Unplanned and unexpected they had been lying in a glen side by side, watching the clouds from the gape in the trees, as purple wildflowers tickled their skin with every errant breeze. It had been hot, unseasonably so for mid-October, and they had gone for an impromptu swim, chasing and splashing each other through the rivers and streams until both of them were thoroughly wet. Then they lay in the sun, watching clouds as they dried.
She didn't quite know who had moved first or when exactly the slow circles against her arm grew to something more. She only knew that all too soon her lips were meeting his, their breaths mingling as their hands stroked and caressed, burning to a fever pitch in the fading daylight. Then his fingers had slipped beneath her shirt, bolder, than before and she had kissed him, peppering kisses on that angled jaw until their clothes were lost and she lay beneath him, nude and exposed.
And he had looked at her as though she were a goddess, his touches worshipful and feather light, stroking up her calf and the curve of her hip, lips brushing kisses up the bend of her arms, the hollow of her throat. He had loved her with such painstaking gentility she could take no more, her hand scaling his back and pulling his hair, claiming him, coaxing and caressing until there was only mingling breath and beating hearts. And all around them the air scented with crushed blooms.
And it was beautiful, amazing, electrifying. And somehow right.
There had been no roses. Only dandelions and hyssop crushed underfoot. Sunlight instead of candlelight. Birdsong instead of music. There was no fancy dinner. No chocolate. No wine. They did not dance the night away, but instead chased each other across a sunny field, giggling and squealing like children.

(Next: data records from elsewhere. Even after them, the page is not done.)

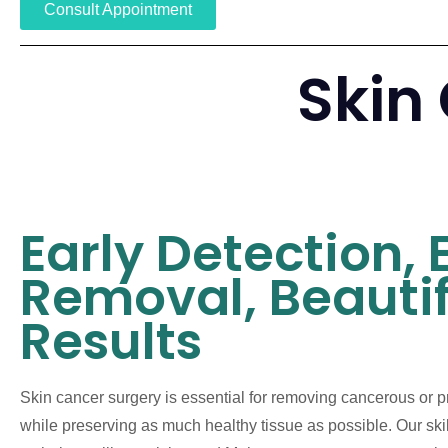
Consult Appointment
Skin
Early Detection, 
Removal, Beautif
Results
Skin cancer surgery is essential for removing cancerous or 
while preserving as much healthy tissue as possible. Our sk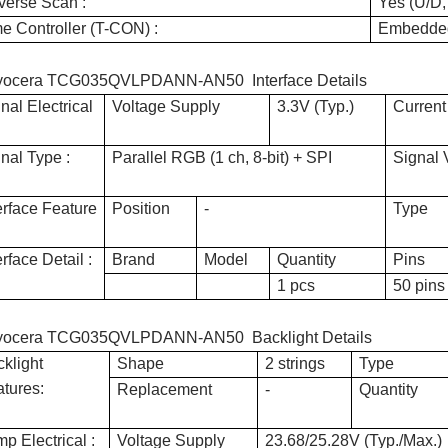
verse Scan :
Yes (U/D,
e Controller (T-CON) :
Embedde
yocera TCG035QVLPDANN-AN50 Interface Details
nal Electrical
Voltage Supply
3.3V (Typ.)
Current
nal Type :
Parallel RGB (1 ch, 8-bit) + SPI
Signal 
erface Feature
Position
-
Type
erface Detail :
Brand
Model
Quantity
Pins
1 pcs
50 pins
yocera TCG035QVLPDANN-AN50 Backlight Details
klight
Shape
2 strings
Type
tures:
Replacement
-
Quantity
p Electrical :
Voltage Supply
23.68/25.28V (Typ./Max.)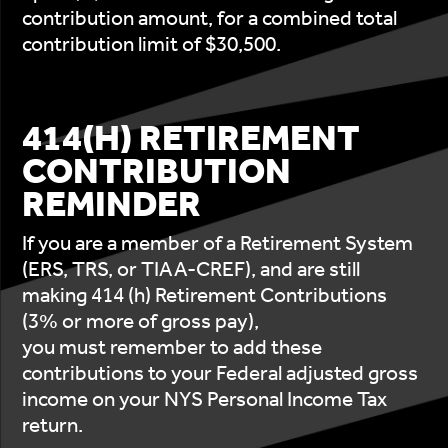
contribution amount, for a combined total
contribution limit of $30,500.
414(H) RETIREMENT
CONTRIBUTION
REMINDER
If you are a member of a Retirement System
(ERS, TRS, or TIAA-CREF), and are still
making 414 (h) Retirement Contributions
(3% or more of gross pay),
you must remember to add these
contributions to your Federal adjusted gross
income on your NYS Personal Income Tax
return.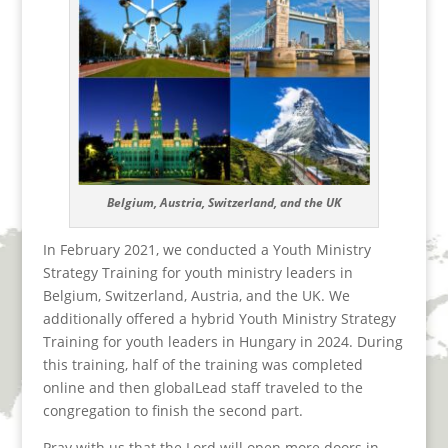
Belgium, Austria, Switzerland, and the UK
In February 2021, we conducted a Youth Ministry
Strategy Training for youth ministry leaders in
Belgium, Switzerland, Austria, and the UK. We
additionally offered a hybrid Youth Ministry Strategy
Training for youth leaders in Hungary in 2024. During
this training, half of the training was completed
online and then globalLead staff traveled to the
congregation to finish the second part.
Pray with us that the Lord will open more doors in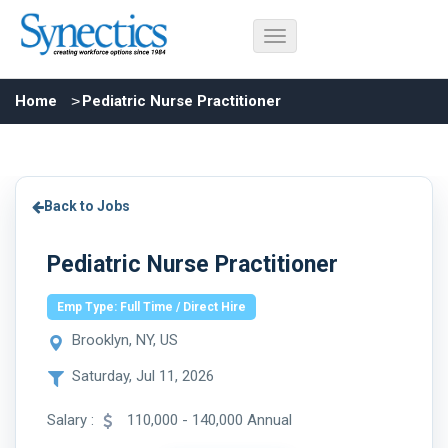
Home
Pediatric Nurse Practitioner
Back to Jobs
Pediatric Nurse Practitioner
Emp Type: Full Time / Direct Hire
Brooklyn, NY, US
Saturday, Jul 11, 2026
Salary :
110,000 - 140,000 Annual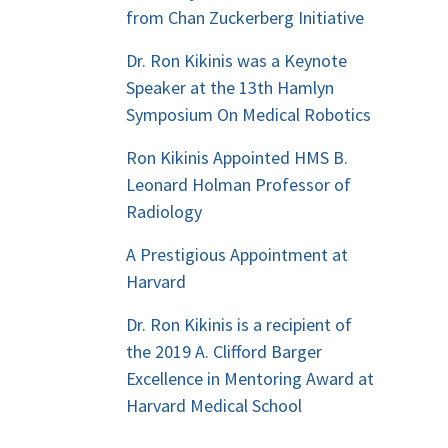
from Chan Zuckerberg Initiative
Dr. Ron Kikinis was a Keynote
Speaker at the 13th Hamlyn
Symposium On Medical Robotics
Ron Kikinis Appointed HMS B.
Leonard Holman Professor of
Radiology
A Prestigious Appointment at
Harvard
Dr. Ron Kikinis is a recipient of
the 2019 A. Clifford Barger
Excellence in Mentoring Award at
Harvard Medical School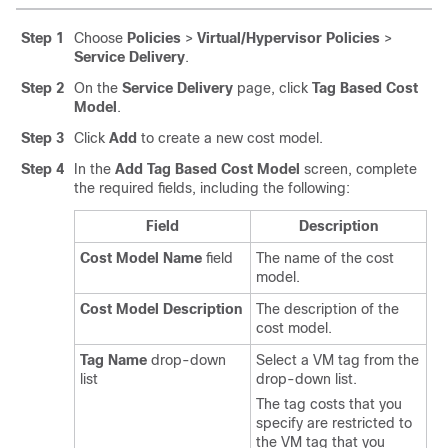
Step 1
Choose
Policies
>
Virtual/Hypervisor Policies
>
Service Delivery
.
Step 2
On the
Service Delivery
page, click
Tag Based Cost
Model
.
Step 3
Click
Add
to create a new cost model.
Step 4
In the
Add Tag Based Cost Model
screen, complete
the required fields, including the following:
Field
Description
Cost Model Name
field
The name of the cost
model.
Cost Model Description
The description of the
cost model.
Tag Name
drop-down
Select a VM tag from the
list
drop-down list.
The tag costs that you
specify are restricted to
the VM tag that you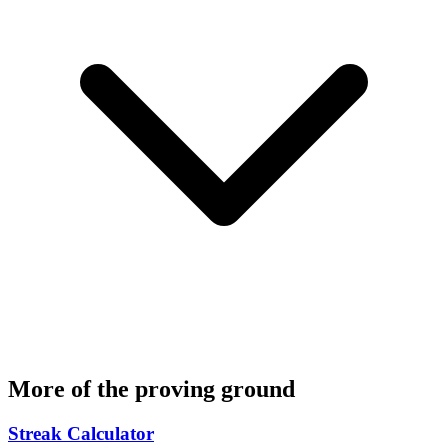
More of the proving ground
Streak Calculator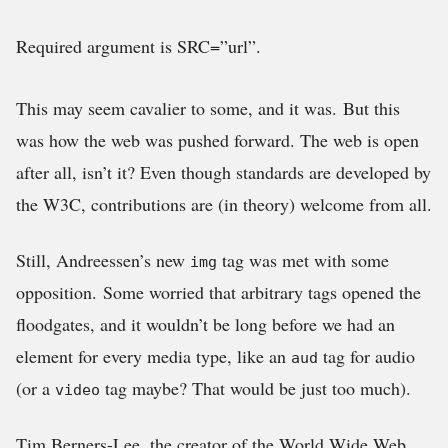
Required argument is SRC=”url”.
This may seem cavalier to some, and it was. But this
was how the web was pushed forward. The web is open
after all, isn’t it? Even though standards are developed by
the W3C, contributions are (in theory) welcome from all.
Still, Andreessen’s new
tag was met with some
img
opposition. Some worried that arbitrary tags opened the
floodgates, and it wouldn’t be long before we had an
element for every media type, like an
tag for audio
aud
(or a
tag maybe? That would be just too much).
video
Tim Berners-Lee, the creator of the World Wide Web,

Yet it had been perfect, the memory sinking past her skin and into her soul.
And she had loved him more. Loved him as he slipped into her bed at night, his dark hair spilling on her pillows like ink from a jar. Loved him as his arms held her in her sleep, and his kisses woke her in the morning. Loved him too as he departed with a kiss and a quip, leaving her flushed and flustered, moments before she had to get up for school.
No. Even eight months ago, she would have thought it impossible. To have fallen in love so deeply and completely with someone not-Masaya. Eight months ago, he wouldn't have been allowed here at all. Her anger, her fear, keeping him far from her life and even further from her heart. Yet lying there, staring at him as those long lashes fluttered open and his lips curled in a sleepy smile, she knew there was no one else she'd rather be with.
Yes, she thought, curling into him once more, there was something to be said for perseverance. Luckily, the man beside her had it spades.